Cherry orchard reverts to Plan B after brutal winter

Gloria Hafemeister
Luke Steffen stands in the cherry orchard on his parents fruit farm at Fort Atkinson, thankful that the family still can offer blueberries for sale.  They are also providing cherries for customers as always but they are not grown on the Steffen’s farm because of last winter’s freezing.

FORT ATKINSON – Dairy and grain farmers are not the only ones struggling this year.  The sub-zero temperatures of last January have killed almost all of the cherry trees at Steffen Cherry Orchard in Fort Atkinson, forcing the family to bring in cherries grown in Michigan to supply their customer needs until the next trees, planted a couple of years ago, are ready to produce.

The family does have an acre of blueberries for their customers, however. In their experience, blueberries seem to survive the winter well.  So did the 150 apple trees on the farm.

Steffen Cherry Orchard was started by Luke Steffen’s parents in 1981 when his dad Jaime planted 400 cherry trees. It eventually grew to about 2000 trees. It is not a full-time business for the family but they wanted to grow something unique on the family farm where his great grandfather started his dairy farm soon after he came to the U.S. from Switzerland.

Along with planting the many acres of cherry trees they also built a processing room that is abuzz most summers. After customers pick their cherries they are washed and run through the pitting machine.

“Cherries should be washed before eating them because they get bird droppings on them,” he said. “The water needs to be very cold, especially when putting them through the pitting machine, because it keeps the cherries firm.”

The pitting machine removes pits from a gallon of cherries in just 20 seconds.

This year to accommodate their customers they partnered with an orchard in Michigan to take orders for cherries. 

They do have another orchard started, however.

“From the time the trees are planted until they produce takes three to four years,” he says. “Two years ago we planted trees we ordered from Saskatchewan. They are a new variety which is why they survived last winter.”

He said the loss of the trees in their orchard was due to a combination of several nights of minus thirty-five degree temperatures with wind and some leaf spot that had weakened the trees.

“We also had some leaf spot that caused the leaves to turn brown and fall off early last fall. If the leaves fall from a tree early they are unprotected from winter because in a normal year the tree draws nutrients from the leaves before they turn color and fall,” he says.

“We also had a problem with Japanese beetles and that will weaken trees, too,” he added.

In the orchard, they train the trees to grow at an angle so the branches don’t break from the weight of the berries. He points out that these are just some of the acts of nature that can make it challenging to grow fruit trees.
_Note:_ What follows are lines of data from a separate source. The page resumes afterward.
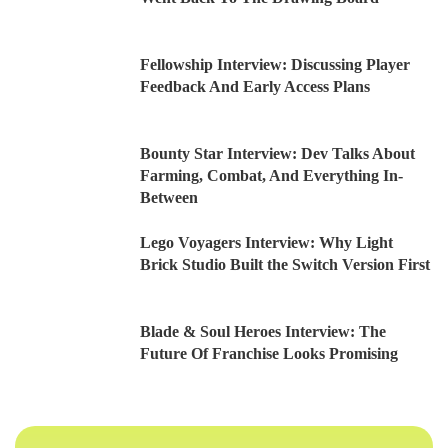
Fellowship Interview: Discussing Player
Feedback And Early Access Plans
Bounty Star Interview: Dev Talks About
Farming, Combat, And Everything In-
Between
Lego Voyagers Interview: Why Light
Brick Studio Built the Switch Version First
Blade & Soul Heroes Interview: The
Future Of Franchise Looks Promising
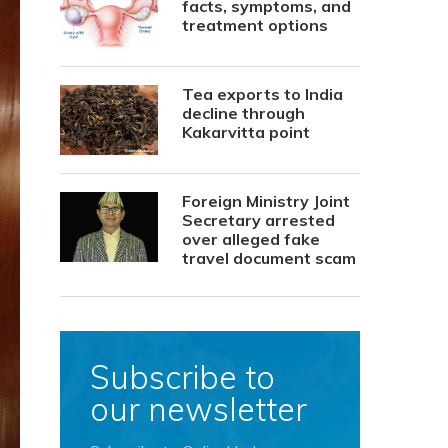
facts, symptoms, and
treatment options
Tea exports to India
decline through
Kakarvitta point
Foreign Ministry Joint
Secretary arrested
over alleged fake
travel document scam
Subscribe to
our newsletter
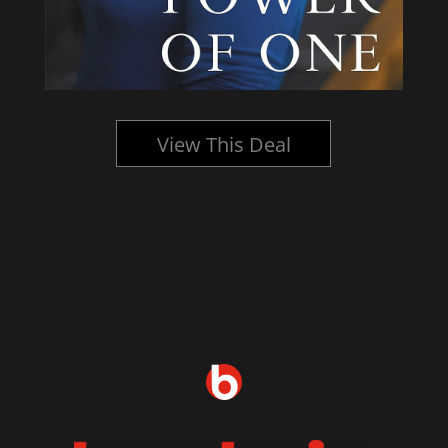
View This Deal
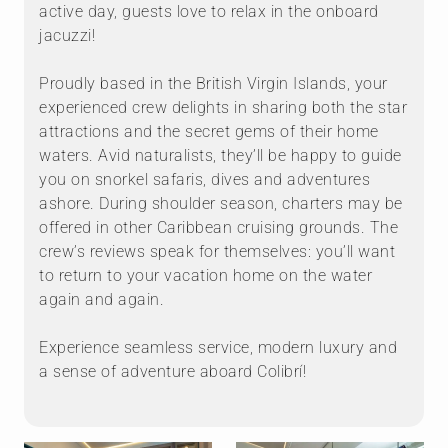
active day, guests love to relax in the onboard
jacuzzi!
Proudly based in the British Virgin Islands, your
experienced crew delights in sharing both the star
attractions and the secret gems of their home
waters. Avid naturalists, they’ll be happy to guide
you on snorkel safaris, dives and adventures
ashore. During shoulder season, charters may be
offered in other Caribbean cruising grounds. The
crew’s reviews speak for themselves: you’ll want
to return to your vacation home on the water
again and again.
Experience seamless service, modern luxury and
a sense of adventure aboard Colibrí!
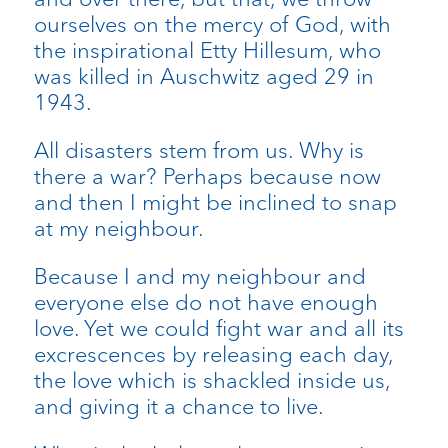
ourselves on the mercy of God, with
the inspirational Etty Hillesum, who
was killed in Auschwitz aged 29 in
1943.
All disasters stem from us. Why is
there a war? Perhaps because now
and then I might be inclined to snap
at my neighbour.
Because I and my neighbour and
everyone else do not have enough
love. Yet we could fight war and all its
excrescences by releasing each day,
the love which is shackled inside us,
and giving it a chance to live.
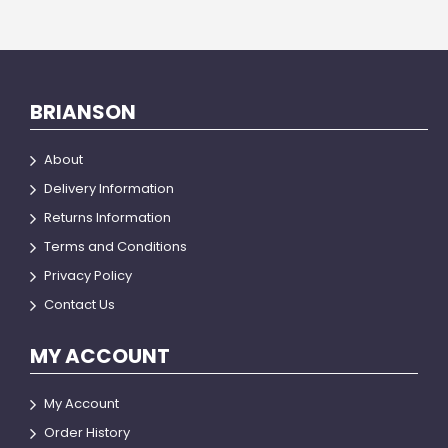
BRIANSON
About
Delivery Information
Returns Information
Terms and Conditions
Privacy Policy
Contact Us
MY ACCOUNT
My Account
Order History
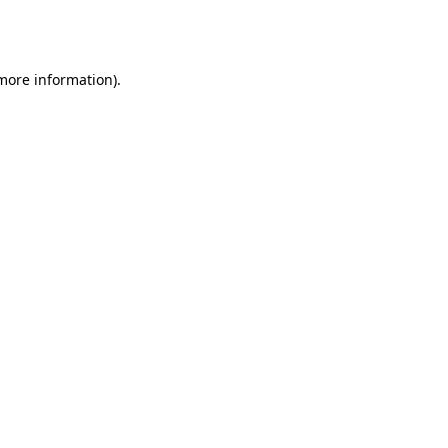
 more information).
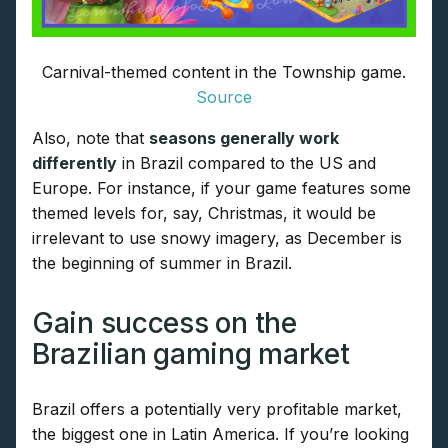
Carnival-themed content in the Township game.
Source
Also, note that
seasons generally work
differently
in Brazil compared to the US and
Europe. For instance, if your game features some
themed levels for, say, Christmas, it would be
irrelevant to use snowy imagery, as December is
the beginning of summer in Brazil.
Gain success on the
Brazilian gaming market
Brazil offers a potentially very profitable market,
the biggest one in Latin America. If you’re looking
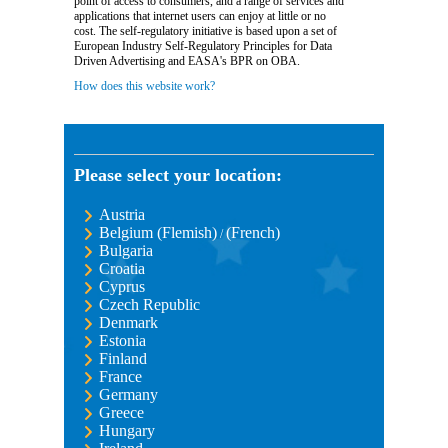
point of access to consumers, and a range of services and
applications that internet users can enjoy at little or no
cost. The self-regulatory initiative is based upon a set of
European Industry Self-Regulatory Principles for Data
Driven Advertising and EASA's BPR on OBA.
How does this website work?
Please select your location:
Austria
Belgium (Flemish)
(French)
/
Bulgaria
Croatia
Cyprus
Czech Republic
Denmark
Estonia
Finland
France
Germany
Greece
Hungary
“Every plant on this farm has its own trickle irrigation underground,” he says.  “We have miles of pipe buried in our orchard."

in the summer of 2012, Steffen said they went 60 days without rain and noted that the trees would have died then without that water.

"We can also fertilize through it," he said.

A group of 4-Hers picked some ripening blueberries while on a tour of the Steffen Cherry Orchard last week at Fort Atkinson.  The stop was a part of a careers tours featuring opportunities in agriculture.

The blueberries are a relatively newer venture for the family. They established the high bush plants eight years ago.

The cold weather last winter caused the blueberries to be a little under-foliated but there are still plenty of berries on each bush.

They offer several varieties of tart cherries, blueberries, honey, and baked treats made fresh every day.

Steffen recently hosted a tour of 4-Hers as a part of an agricultural careers tour in Dodge and Jefferson Counties.

He advised the youth, “If you are going to start any kind of business, think about the things that can go wrong and have a backup plan.”

He also pointed out that an orchard requires a big initial investment before any profits can be realized.

He said, “We are passionate about having fresh fruit and offering people the opportunity to pick their own healthy food.”